-- WHAT NEEDS TO BE DONE --
Your task is to copy each line of the material below that includes "over".

•••••

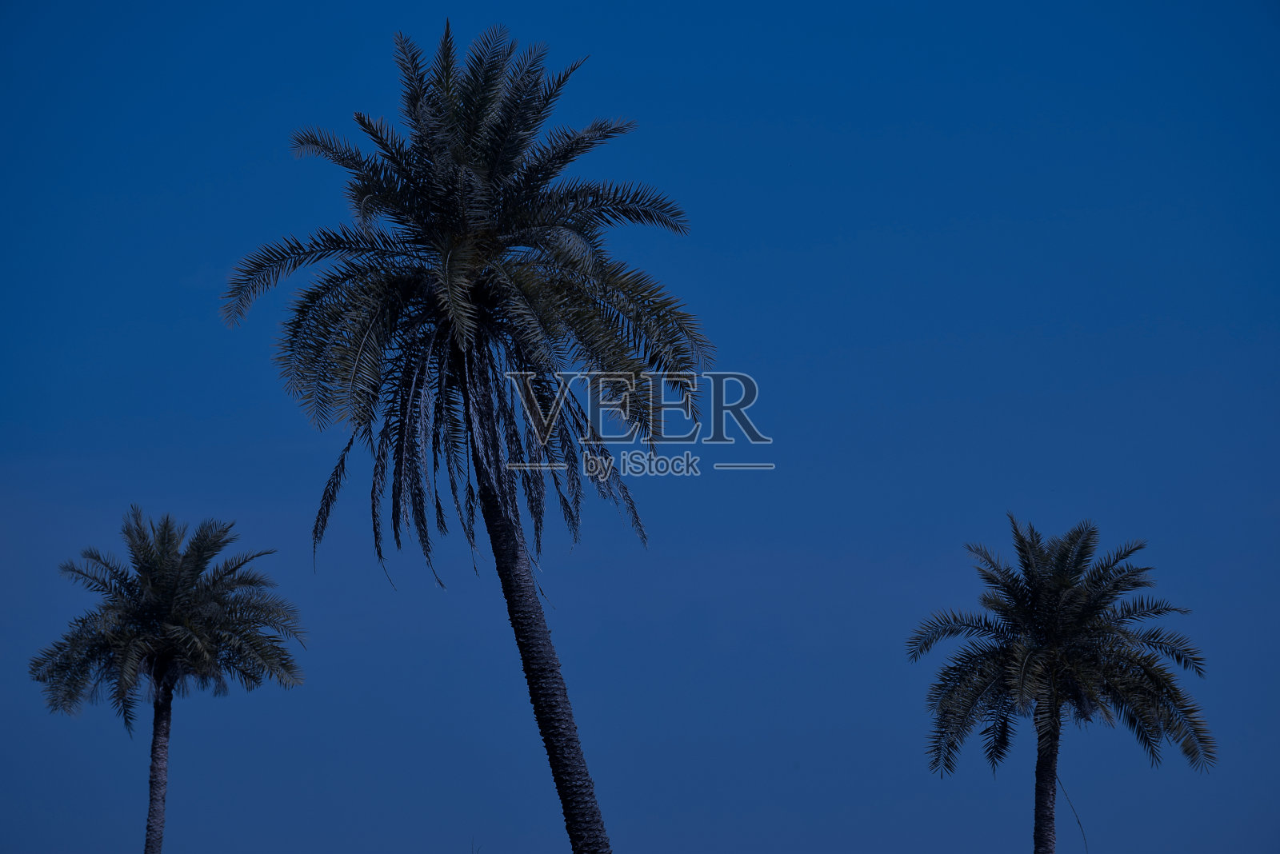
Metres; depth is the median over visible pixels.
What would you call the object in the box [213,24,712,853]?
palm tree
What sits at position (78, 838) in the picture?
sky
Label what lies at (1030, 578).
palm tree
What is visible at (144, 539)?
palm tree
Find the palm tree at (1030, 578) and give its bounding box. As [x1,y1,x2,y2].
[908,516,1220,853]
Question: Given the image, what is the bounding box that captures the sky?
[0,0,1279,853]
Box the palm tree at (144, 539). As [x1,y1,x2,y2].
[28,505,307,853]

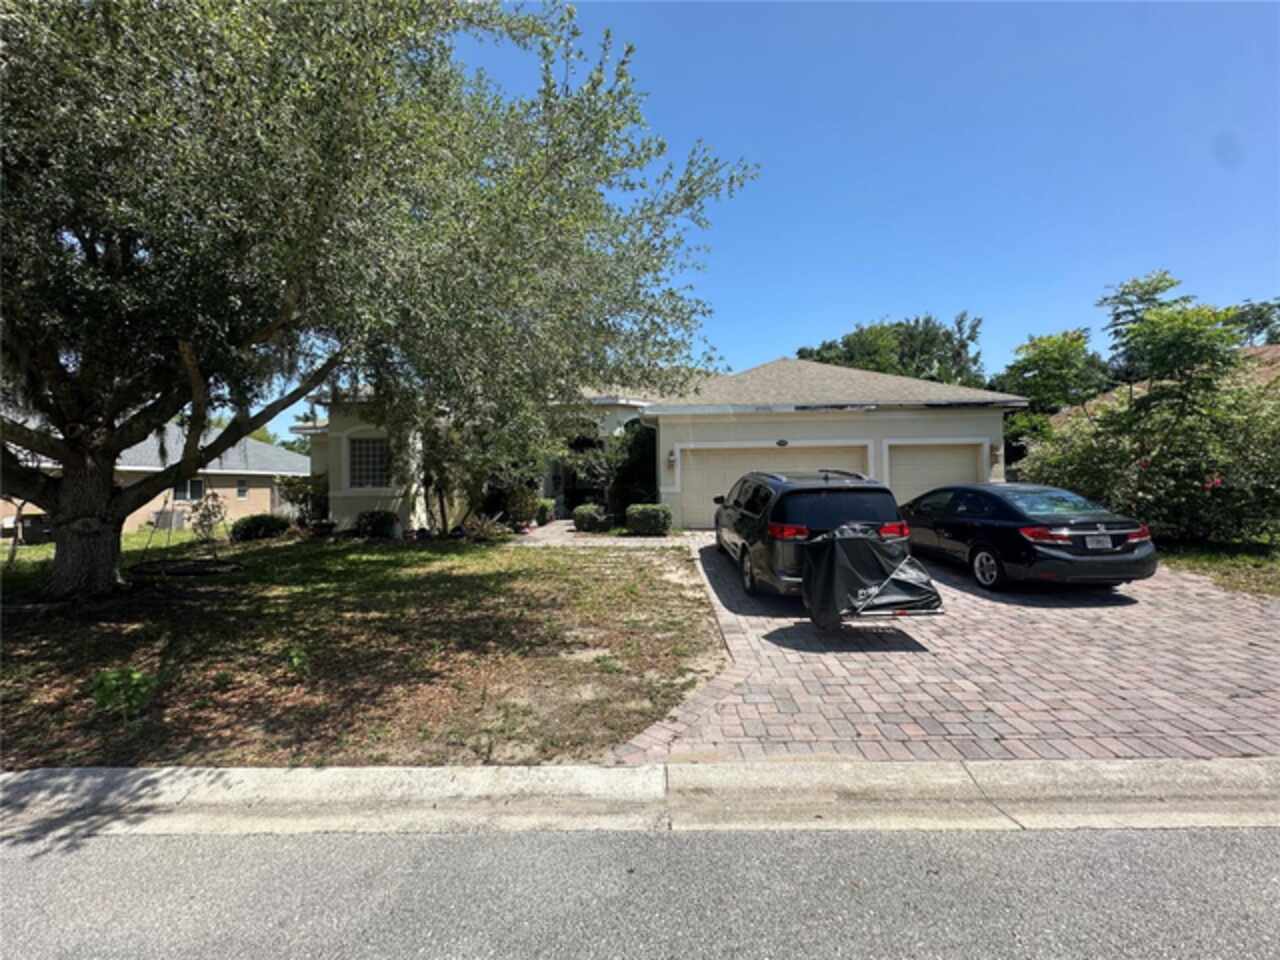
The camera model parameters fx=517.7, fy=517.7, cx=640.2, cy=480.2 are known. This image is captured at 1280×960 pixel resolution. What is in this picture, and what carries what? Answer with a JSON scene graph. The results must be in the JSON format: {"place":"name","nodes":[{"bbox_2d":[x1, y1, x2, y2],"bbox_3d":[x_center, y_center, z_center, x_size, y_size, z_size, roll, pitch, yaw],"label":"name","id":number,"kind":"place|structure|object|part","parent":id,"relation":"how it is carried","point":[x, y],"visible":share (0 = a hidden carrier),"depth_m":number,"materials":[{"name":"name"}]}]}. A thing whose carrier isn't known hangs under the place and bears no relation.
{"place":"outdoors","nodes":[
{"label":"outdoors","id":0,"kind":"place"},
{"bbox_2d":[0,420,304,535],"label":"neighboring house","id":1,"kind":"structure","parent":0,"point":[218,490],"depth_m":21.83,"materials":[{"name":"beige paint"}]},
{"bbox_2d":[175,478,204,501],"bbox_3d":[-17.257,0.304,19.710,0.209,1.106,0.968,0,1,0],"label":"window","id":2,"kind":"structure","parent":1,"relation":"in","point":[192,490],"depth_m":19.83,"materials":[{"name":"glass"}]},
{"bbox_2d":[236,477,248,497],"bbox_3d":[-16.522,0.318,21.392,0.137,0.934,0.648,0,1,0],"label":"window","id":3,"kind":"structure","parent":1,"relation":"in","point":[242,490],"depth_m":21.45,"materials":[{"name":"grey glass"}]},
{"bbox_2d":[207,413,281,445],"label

•••••

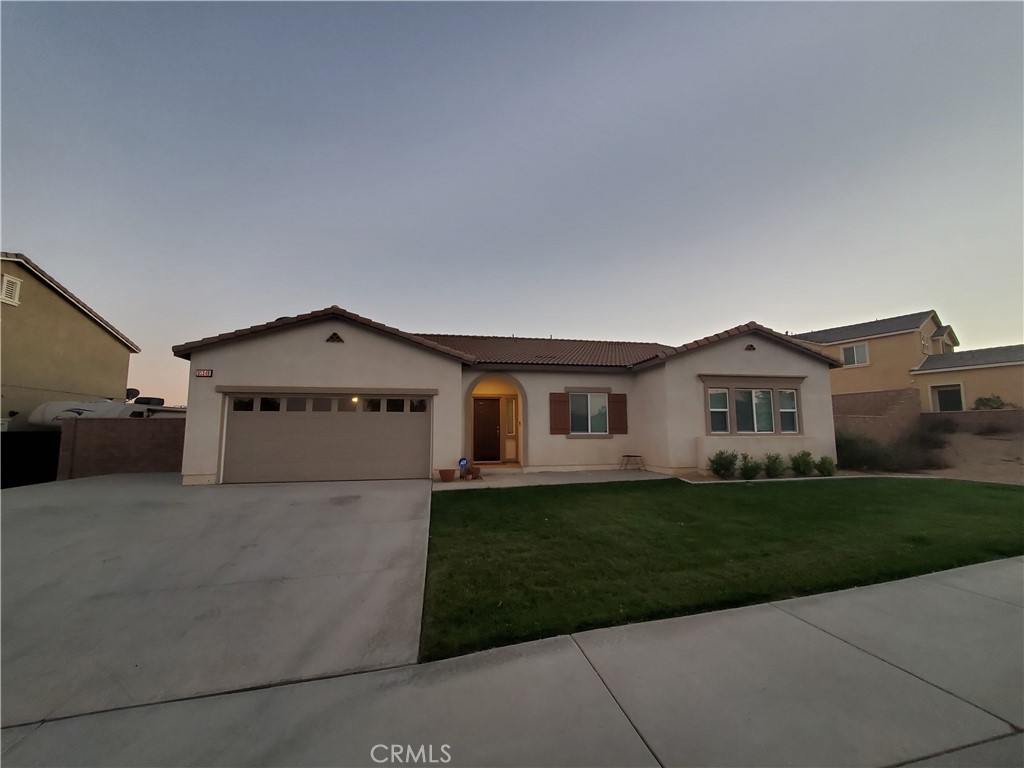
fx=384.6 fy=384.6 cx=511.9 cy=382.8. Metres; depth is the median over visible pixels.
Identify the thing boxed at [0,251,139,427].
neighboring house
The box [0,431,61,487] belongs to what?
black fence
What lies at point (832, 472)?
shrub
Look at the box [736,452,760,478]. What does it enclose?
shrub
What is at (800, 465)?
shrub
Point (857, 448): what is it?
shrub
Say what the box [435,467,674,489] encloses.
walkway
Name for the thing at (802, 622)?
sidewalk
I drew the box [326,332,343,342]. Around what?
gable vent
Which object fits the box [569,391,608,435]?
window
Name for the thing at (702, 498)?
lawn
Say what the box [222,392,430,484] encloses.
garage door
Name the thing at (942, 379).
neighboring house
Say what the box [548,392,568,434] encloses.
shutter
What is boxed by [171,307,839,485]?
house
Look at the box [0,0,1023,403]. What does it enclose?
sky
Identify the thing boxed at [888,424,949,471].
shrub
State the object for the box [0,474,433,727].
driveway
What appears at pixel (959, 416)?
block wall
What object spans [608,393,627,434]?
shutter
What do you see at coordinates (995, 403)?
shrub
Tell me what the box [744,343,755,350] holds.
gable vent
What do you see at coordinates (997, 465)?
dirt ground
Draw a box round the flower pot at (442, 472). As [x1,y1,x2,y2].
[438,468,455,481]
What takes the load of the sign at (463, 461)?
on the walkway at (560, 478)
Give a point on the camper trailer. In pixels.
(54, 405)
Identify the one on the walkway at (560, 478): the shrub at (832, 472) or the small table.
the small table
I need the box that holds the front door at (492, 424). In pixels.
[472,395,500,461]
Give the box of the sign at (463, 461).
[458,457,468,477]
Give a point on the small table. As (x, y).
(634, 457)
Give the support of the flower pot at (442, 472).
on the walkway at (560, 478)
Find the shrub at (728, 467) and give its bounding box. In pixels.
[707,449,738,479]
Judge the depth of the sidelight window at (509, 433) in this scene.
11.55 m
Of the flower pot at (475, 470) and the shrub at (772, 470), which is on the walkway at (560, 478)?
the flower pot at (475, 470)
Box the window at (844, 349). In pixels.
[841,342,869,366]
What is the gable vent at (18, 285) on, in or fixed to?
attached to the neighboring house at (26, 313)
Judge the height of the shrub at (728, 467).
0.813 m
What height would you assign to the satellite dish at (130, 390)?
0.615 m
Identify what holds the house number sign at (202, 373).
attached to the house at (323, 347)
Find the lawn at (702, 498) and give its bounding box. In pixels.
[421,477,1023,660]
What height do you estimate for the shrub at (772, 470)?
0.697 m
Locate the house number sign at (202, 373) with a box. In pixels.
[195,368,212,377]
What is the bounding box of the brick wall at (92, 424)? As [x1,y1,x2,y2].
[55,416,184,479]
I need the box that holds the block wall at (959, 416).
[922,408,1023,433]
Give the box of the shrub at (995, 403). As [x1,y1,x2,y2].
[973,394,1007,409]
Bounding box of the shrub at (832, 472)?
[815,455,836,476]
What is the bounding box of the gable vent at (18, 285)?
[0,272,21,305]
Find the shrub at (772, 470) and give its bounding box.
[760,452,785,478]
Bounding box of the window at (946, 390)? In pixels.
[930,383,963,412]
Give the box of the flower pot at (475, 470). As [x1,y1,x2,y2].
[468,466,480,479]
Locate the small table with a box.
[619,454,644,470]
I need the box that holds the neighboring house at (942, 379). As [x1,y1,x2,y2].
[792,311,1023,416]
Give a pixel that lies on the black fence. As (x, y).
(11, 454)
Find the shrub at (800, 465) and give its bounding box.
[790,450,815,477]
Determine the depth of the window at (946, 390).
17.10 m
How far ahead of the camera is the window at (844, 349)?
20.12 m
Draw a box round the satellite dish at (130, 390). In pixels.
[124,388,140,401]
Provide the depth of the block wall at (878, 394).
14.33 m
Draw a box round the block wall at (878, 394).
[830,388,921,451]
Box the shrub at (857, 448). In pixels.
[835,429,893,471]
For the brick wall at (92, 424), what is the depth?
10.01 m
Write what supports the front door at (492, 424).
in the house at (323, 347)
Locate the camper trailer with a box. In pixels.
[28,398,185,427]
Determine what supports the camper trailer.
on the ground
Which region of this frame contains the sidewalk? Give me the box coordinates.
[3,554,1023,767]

•••••

-- TASK ANSWER --
Metres; depth is the median over visible pixels.
fx=384.6 fy=384.6 cx=511.9 cy=382.8. Metres; depth is the median over visible pixels.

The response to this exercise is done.